THC Exposure at Birth and Subsequent Risk of Maltreatment
Chronic substance abuse compromises appropriate parenting practices and helps to create an environment that is often not responsive to the material and emotional needs of children. Chronic substance abuse can increase harsh and coercive caregiving practices and thus increase the risk of child maltreatment. Estimates from the Adoption and Foster Care Analysis and Reporting System (AFCARS) indicate that substance abuse is a consistent and increasing factor related to the placement of children in foster care. The cascade of negative effects associated with child maltreatment is well documented.
Drug testing newborns is one strategy used by health care systems to help identify potential parental substance abuse and help connect parents with necessary services. Yet there are long-standing concerns about testing practices, especially in relation to racial bias. Given that a physician’s discretion is a primary vehicle for which mothers/children to test, one could reasonably hypothesize that testing these practice may unintentionally result in racial disparities. Moreover, potential disparities may be observed further downstream and significantly contribute to the racial disproportionality observed in child welfare systems. Similarly, there are serious concerns about how child protective services (CPS) should best respond to a positive drug test. These concerns are elevated with regard to mothers and infants that test positive for Delta-9-tetrahydrocannabino (THC) only. As many states now permit the use of marijuana for recreational purposes (similar to alcohol and tobacco), should states initiate child maltreatment investigations for THC only births? Are THC exposed newborns at an increased risk of subsequent maltreatment?

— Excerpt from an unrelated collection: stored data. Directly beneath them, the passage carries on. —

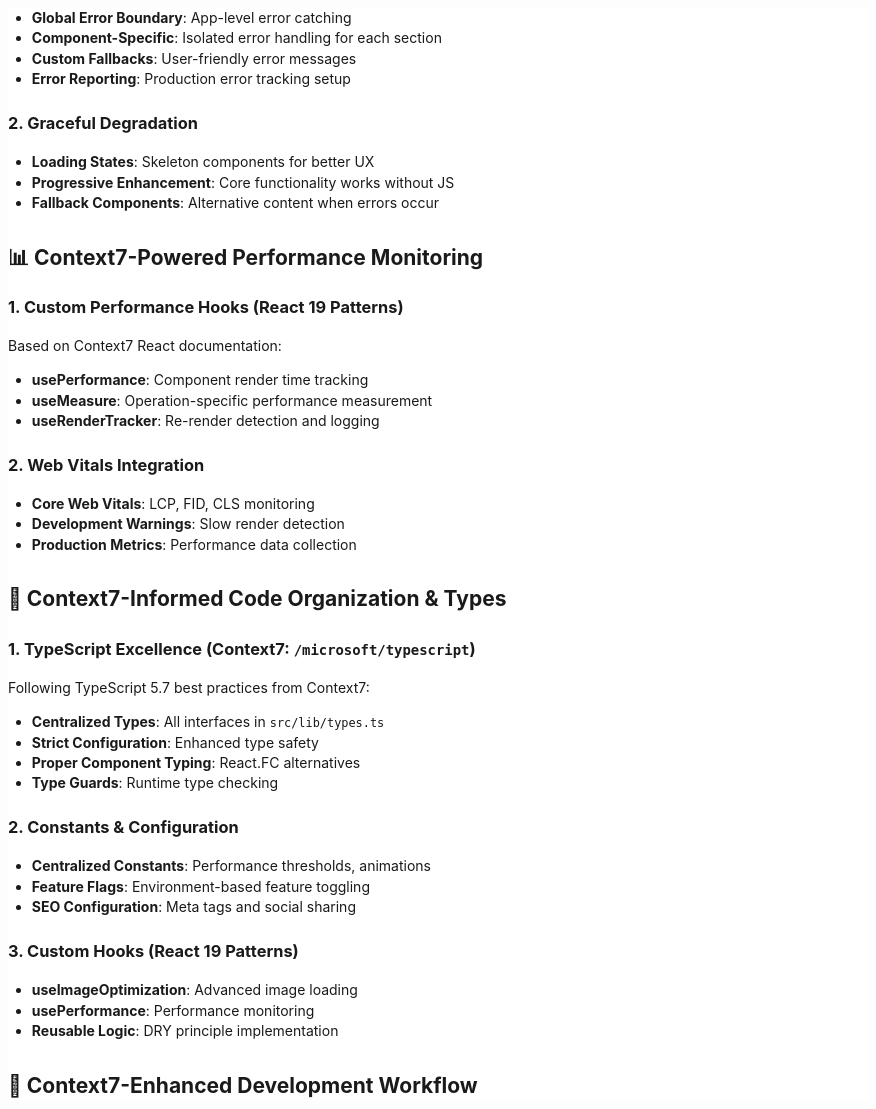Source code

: - **Global Error Boundary**: App-level error catching
- **Component-Specific**: Isolated error handling for each section
- **Custom Fallbacks**: User-friendly error messages
- **Error Reporting**: Production error tracking setup

### 2. **Graceful Degradation**

- **Loading States**: Skeleton components for better UX
- **Progressive Enhancement**: Core functionality works without JS
- **Fallback Components**: Alternative content when errors occur

## 📊 Context7-Powered Performance Monitoring

### 1. **Custom Performance Hooks (React 19 Patterns)**

Based on Context7 React documentation:

- **usePerformance**: Component render time tracking
- **useMeasure**: Operation-specific performance measurement
- **useRenderTracker**: Re-render detection and logging

### 2. **Web Vitals Integration**

- **Core Web Vitals**: LCP, FID, CLS monitoring
- **Development Warnings**: Slow render detection
- **Production Metrics**: Performance data collection

## 🎨 Context7-Informed Code Organization & Types

### 1. **TypeScript Excellence (Context7: `/microsoft/typescript`)**

Following TypeScript 5.7 best practices from Context7:

- **Centralized Types**: All interfaces in `src/lib/types.ts`
- **Strict Configuration**: Enhanced type safety
- **Proper Component Typing**: React.FC alternatives
- **Type Guards**: Runtime type checking

### 2. **Constants & Configuration**

- **Centralized Constants**: Performance thresholds, animations
- **Feature Flags**: Environment-based feature toggling
- **SEO Configuration**: Meta tags and social sharing

### 3. **Custom Hooks (React 19 Patterns)**

- **useImageOptimization**: Advanced image loading
- **usePerformance**: Performance monitoring
- **Reusable Logic**: DRY principle implementation

## 🔧 Context7-Enhanced Development Workflow
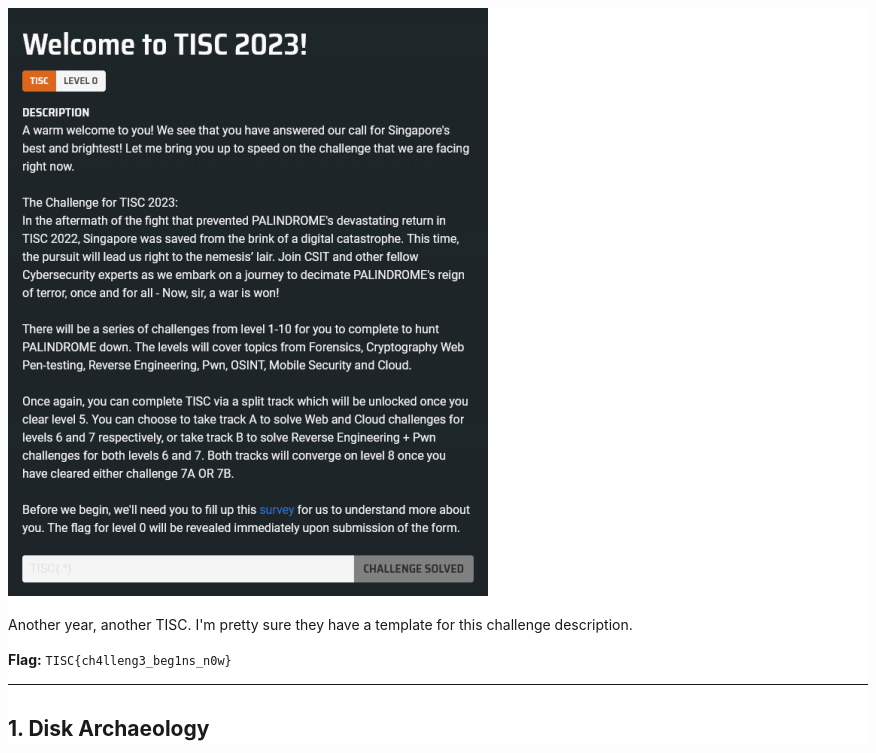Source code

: ![level0](/assets/tisc-2023/level0.png)

Another year, another TISC. I'm pretty sure they have a template for this challenge description.

**Flag:** `TISC{ch4lleng3_beg1ns_n0w}`

***

## 1. Disk Archaeology
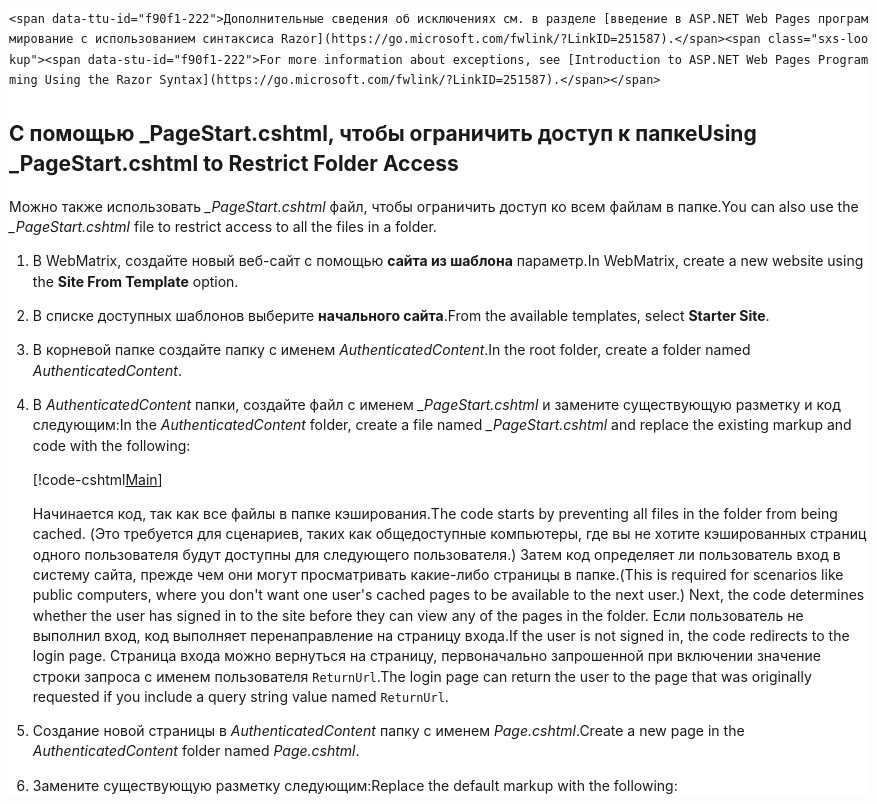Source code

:     <span data-ttu-id="f90f1-222">Дополнительные сведения об исключениях см. в разделе [введение в ASP.NET Web Pages программирование с использованием синтаксиса Razor](https://go.microsoft.com/fwlink/?LinkID=251587).</span><span class="sxs-lookup"><span data-stu-id="f90f1-222">For more information about exceptions, see [Introduction to ASP.NET Web Pages Programming Using the Razor Syntax](https://go.microsoft.com/fwlink/?LinkID=251587).</span></span>

<a id="Using__PageStart.cshtml_to_Restrict_Folder_Access"></a>
## <a name="using-pagestartcshtml-to-restrict-folder-access"></a><span data-ttu-id="f90f1-223">С помощью \_PageStart.cshtml, чтобы ограничить доступ к папке</span><span class="sxs-lookup"><span data-stu-id="f90f1-223">Using \_PageStart.cshtml to Restrict Folder Access</span></span>

<span data-ttu-id="f90f1-224">Можно также использовать  *\_PageStart.cshtml* файл, чтобы ограничить доступ ко всем файлам в папке.</span><span class="sxs-lookup"><span data-stu-id="f90f1-224">You can also use the *\_PageStart.cshtml* file to restrict access to all the files in a folder.</span></span>

1. <span data-ttu-id="f90f1-225">В WebMatrix, создайте новый веб-сайт с помощью **сайта из шаблона** параметр.</span><span class="sxs-lookup"><span data-stu-id="f90f1-225">In WebMatrix, create a new website using the **Site From Template** option.</span></span>
2. <span data-ttu-id="f90f1-226">В списке доступных шаблонов выберите **начального сайта**.</span><span class="sxs-lookup"><span data-stu-id="f90f1-226">From the available templates, select **Starter Site**.</span></span>
3. <span data-ttu-id="f90f1-227">В корневой папке создайте папку с именем *AuthenticatedContent*.</span><span class="sxs-lookup"><span data-stu-id="f90f1-227">In the root folder, create a folder named *AuthenticatedContent*.</span></span>
4. <span data-ttu-id="f90f1-228">В *AuthenticatedContent* папки, создайте файл с именем  *\_PageStart.cshtml* и замените существующую разметку и код следующим:</span><span class="sxs-lookup"><span data-stu-id="f90f1-228">In the *AuthenticatedContent* folder, create a file named *\_PageStart.cshtml* and replace the existing markup and code with the following:</span></span> 

    [!code-cshtml[Main](18-customizing-site-wide-behavior/samples/sample16.cshtml)]

    <span data-ttu-id="f90f1-229">Начинается код, так как все файлы в папке кэширования.</span><span class="sxs-lookup"><span data-stu-id="f90f1-229">The code starts by preventing all files in the folder from being cached.</span></span> <span data-ttu-id="f90f1-230">(Это требуется для сценариев, таких как общедоступные компьютеры, где вы не хотите кэшированных страниц одного пользователя будут доступны для следующего пользователя.) Затем код определяет ли пользователь вход в систему сайта, прежде чем они могут просматривать какие-либо страницы в папке.</span><span class="sxs-lookup"><span data-stu-id="f90f1-230">(This is required for scenarios like public computers, where you don't want one user's cached pages to be available to the next user.) Next, the code determines whether the user has signed in to the site before they can view any of the pages in the folder.</span></span> <span data-ttu-id="f90f1-231">Если пользователь не выполнил вход, код выполняет перенаправление на страницу входа.</span><span class="sxs-lookup"><span data-stu-id="f90f1-231">If the user is not signed in, the code redirects to the login page.</span></span> <span data-ttu-id="f90f1-232">Страница входа можно вернуться на страницу, первоначально запрошенной при включении значение строки запроса с именем пользователя `ReturnUrl`.</span><span class="sxs-lookup"><span data-stu-id="f90f1-232">The login page can return the user to the page that was originally requested if you include a query string value named `ReturnUrl`.</span></span>
5. <span data-ttu-id="f90f1-233">Создание новой страницы в *AuthenticatedContent* папку с именем *Page.cshtml*.</span><span class="sxs-lookup"><span data-stu-id="f90f1-233">Create a new page in the *AuthenticatedContent* folder named *Page.cshtml*.</span></span>
6. <span data-ttu-id="f90f1-234">Замените существующую разметку следующим:</span><span class="sxs-lookup"><span data-stu-id="f90f1-234">Replace the default markup with the following:</span></span>  
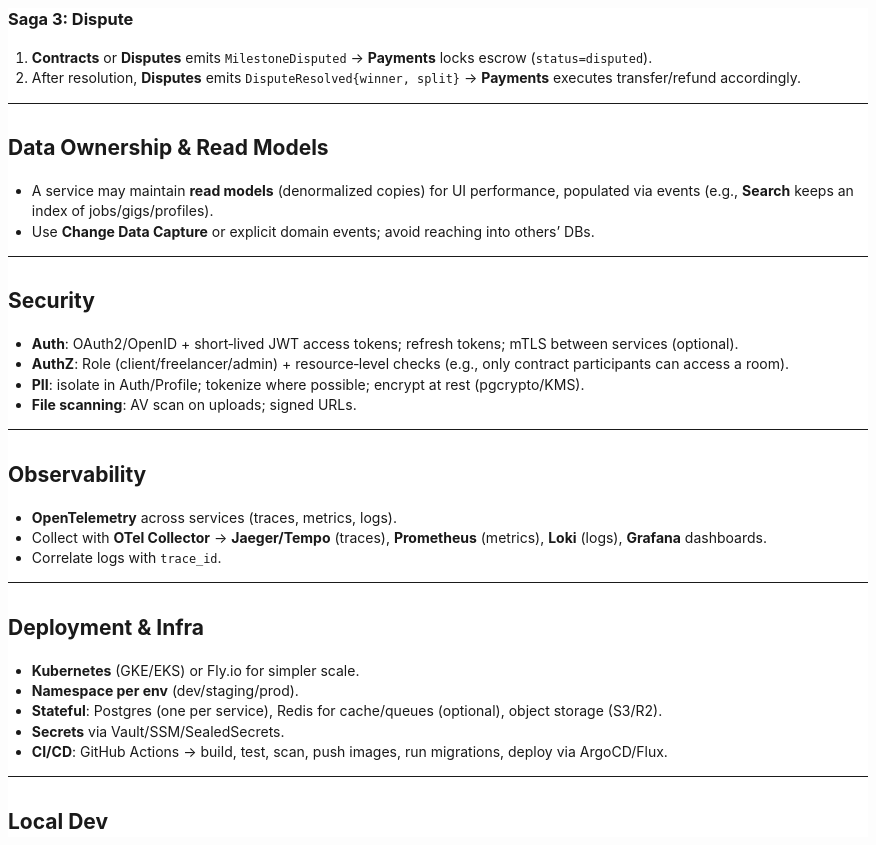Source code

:### Saga 3: **Dispute**

1. **Contracts** or **Disputes** emits `MilestoneDisputed` → **Payments** locks escrow (`status=disputed`).
2. After resolution, **Disputes** emits `DisputeResolved{winner, split}` → **Payments** executes transfer/refund accordingly.

---

## Data Ownership & Read Models

* A service may maintain **read models** (denormalized copies) for UI performance, populated via events (e.g., **Search** keeps an index of jobs/gigs/profiles).
* Use **Change Data Capture** or explicit domain events; avoid reaching into others’ DBs.

---

## Security

* **Auth**: OAuth2/OpenID + short‑lived JWT access tokens; refresh tokens; mTLS between services (optional).
* **AuthZ**: Role (client/freelancer/admin) + resource‑level checks (e.g., only contract participants can access a room).
* **PII**: isolate in Auth/Profile; tokenize where possible; encrypt at rest (pgcrypto/KMS).
* **File scanning**: AV scan on uploads; signed URLs.

---

## Observability

* **OpenTelemetry** across services (traces, metrics, logs).
* Collect with **OTel Collector** → **Jaeger/Tempo** (traces), **Prometheus** (metrics), **Loki** (logs), **Grafana** dashboards.
* Correlate logs with `trace_id`.

---

## Deployment & Infra

* **Kubernetes** (GKE/EKS) or Fly.io for simpler scale.
* **Namespace per env** (dev/staging/prod).
* **Stateful**: Postgres (one per service), Redis for cache/queues (optional), object storage (S3/R2).
* **Secrets** via Vault/SSM/SealedSecrets.
* **CI/CD**: GitHub Actions → build, test, scan, push images, run migrations, deploy via ArgoCD/Flux.

---

## Local Dev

The current project is a collaboration between the Children and Adolescent Data Lab (School of Social Work) and Michigan Medicine. The collaboration builds on prior work , and seeks to answer two critical questions. First, is there a racial disparity at the decision to test newborns for drug exposure? Second, are THC exposed newborns at an increased risk of child maltreatment? The answers to these questions have important implications for racial equity, child well-being and the use of limited MDHHS and CPS resources.